REYKJANES, ICELAND - NOVEMBER 3: Global Head of League of Legends Esports, Naz Aletaha (L) and Global Head of Esports at Riot Games, John Needham speak at the League of Legends World Championship Finals Media Day on November 3, 2021 at the Blue Lagoon in Reykjanes, Iceland. (Photo by Colin Young-Wolff/Riot Games)

Il gaming in Italia continua a cresce soprattutto in termini di amore per le competizioni eSportive. Aumenta così il numero degli appassionati di videogiochi: a stabilirlo è la nuova ricerca “Esports e Gaming in Italia: trend e nuovi scenari” condotta da YouGov Sport per l’Osservatorio Italiano Esports. L’analisi disegna il quadro più aggiornato disponibile sul settore, ed evidenzia alcuni dati che mostrano la costante crescita del fenomeno gaming nella popolazione italiana.

Il primo è quello relativo alla crescita dei gamer in Italia: la quota è salita dal 62 per cento del settembre 2020 al 66 per cento del settembre 2021. Questo risultato è da imputare soprattutto all’incremento dei giocatori su PC, che passano dal 23 per cento al 27 per cento. Questa è un’importante indicazione, che mostra le preferenze nell’esperienza di gioco degli italiani.

Anche gli hardcore gamer (persone che giocano più di 21 ore a settimana e hanno almeno una console o un PC su cui giocare) sono aumentati di numero: dagli 1,3 milioni del novembre 2020 ai 1,5 milioni del settembre 2021. La distribuzione per genere è indicativa di quanto il fenomeno sia popolare tra le donne, dato che si conferma stabile rispetto alle passate rilevazioni: 40 per cento.

In generale, i fan degli Esports in Italia si consolidano a 6 milioni di persone, dove il 65 per cento è composto da uomini mentre la restante porzione da donne. Per quanto riguarda il livello d’interesse per il gaming, il report ha portato alla luce un dato storico per il settore. Le competizioni Esports sono ora nella top 10 di quelle più seguite in Italia nella fascia d’età 18-24 anni. I ragazzi appartenenti a questa categoria mostrano più interesse per gli Esports rispetto a competizioni come il Tour De France, Wimbledon, la Bundesliga e l’NBA.

Questo è un indicatore importante sullo stato del settore e sulla direzione che prenderà il mondo dell’intrattenimento, sport compreso, nei prossimi anni. La “generazione Z” sta cambiando i paradigmi del settore.

La ricerca ha evidenziato anche la rilevanza di una nuova categoria di appassionati: gli iper-fan di Esports. Sono circa 1 milione di persone, mostrano un elevato interesse verso questo mondo e sono prevalentemente uomini (68 per cento). Confrontando gli iper-fan con gli Esports fan si può notare come quest’ultimi mostrino un interesse predominante per il calcio tra gli sport tradizionali. Questa predominanza invece manca tra gli iper-fan, che al contempo risultano maggiormente coinvolti da basket e volley.

Guardando ai titoli più giocati la ricerca ha evidenziato che nel panorama italiano restano FiFA21, F1 e Call of Duty, con l’avanzamento significativo di Pokemon Unite in quarta posizione, davanti a Fortnite. Anche questa è un’indicazione interessante, in quanto la community italiana di Pokemon si dimostra compatta e sempre più in crescita, a dispetto di videogiochi che a livello internazionale godono di una popolarità maggiore.

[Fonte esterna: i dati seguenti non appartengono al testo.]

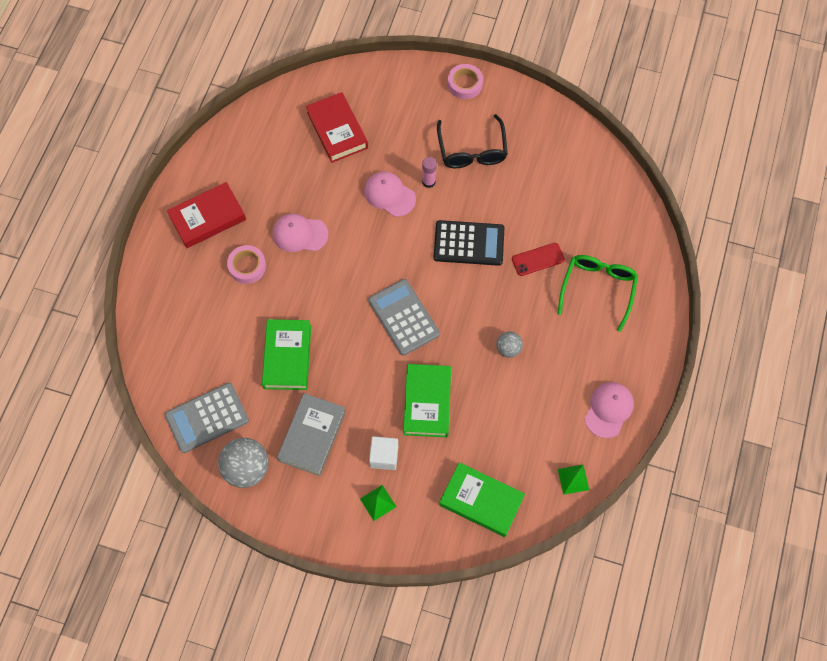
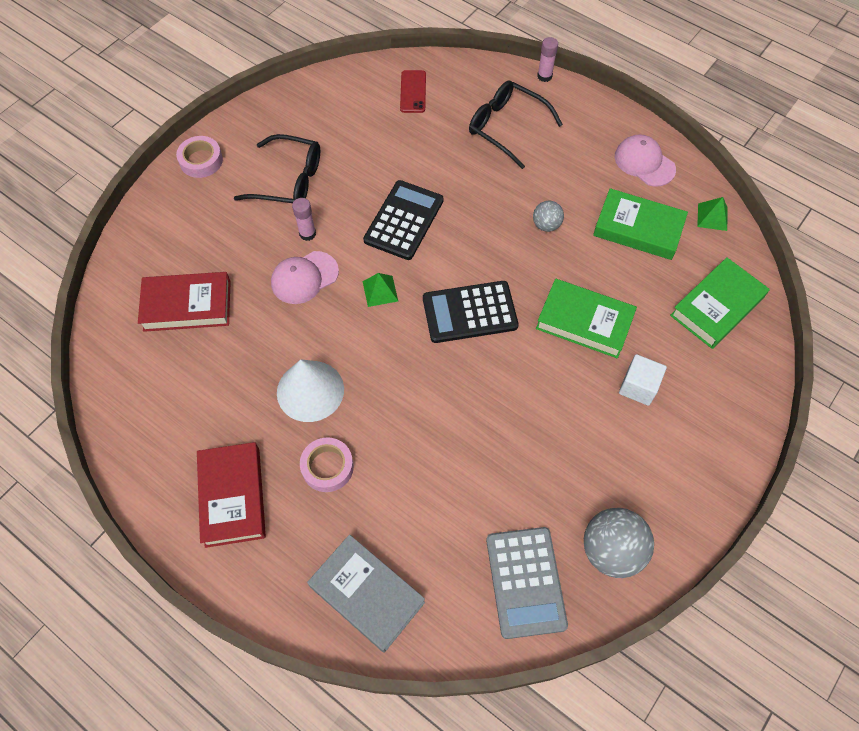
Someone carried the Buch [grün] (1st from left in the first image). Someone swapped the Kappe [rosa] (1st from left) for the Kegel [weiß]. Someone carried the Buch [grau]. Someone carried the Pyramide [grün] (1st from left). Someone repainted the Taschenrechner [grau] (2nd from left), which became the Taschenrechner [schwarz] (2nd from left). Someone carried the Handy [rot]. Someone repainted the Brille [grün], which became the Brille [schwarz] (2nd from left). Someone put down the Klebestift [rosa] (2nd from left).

Andando ad analizzare l’interesse per i tornei esistenti, resta elevato quello per l’eSerie A TIM e la eWorld Cup Fifa. Il dato rilevante è che per queste due competizioni ci sono molte persone che, nonostante non abbiano mai visto nessuna partita, lo farebbero con piacere in futuro. A questa categoria si aggiunge poi tutta la fascia di utenti che ha già un interesse per questi tornei e che quindi è in attesa delle edizioni successive.

Il report fornisce poi dati preziosi sulle preferenze pubblicitarie dei fan, utili per le aziende che vogliono investire in questo mercato. Attraverso un’analisi delle preferenze sugli stili delle comunicazioni pubblicitarie, è emerso che per questo target le pubblicità dovrebbero essere dal tono allegro, curate dal punto di vista grafico e avere dei testimonial riconosciuti.

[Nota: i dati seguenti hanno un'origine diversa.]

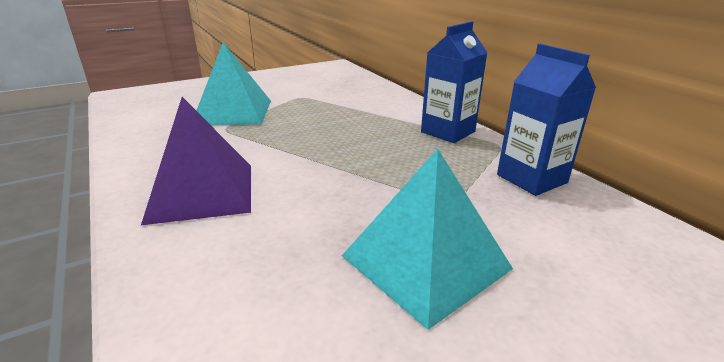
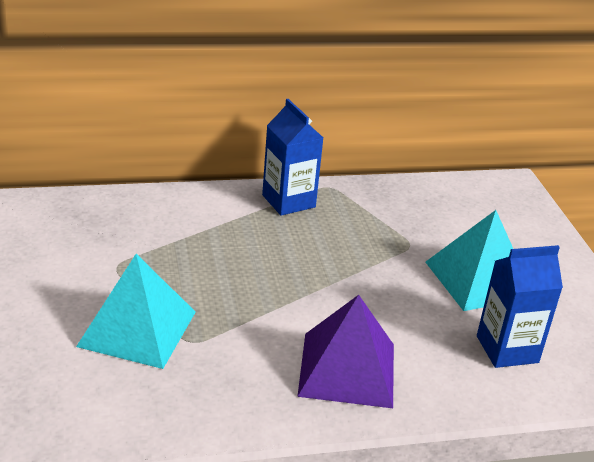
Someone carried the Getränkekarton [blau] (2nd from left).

È emerso, inoltre, che gli iper-fan hanno bisogno di identificarsi con il contenuto della pubblicità e sono sensibili a quelle diffuse sui social media, aspetto per cui si differenziano notevolmente con gli Esports fan. L’altro elemento interessante per le agenzie pubblicitarie è che tra gli iper-fan risultano essere più efficaci gli annunci sui dispositivi mobili rispetto a quanto accade invece per i fan.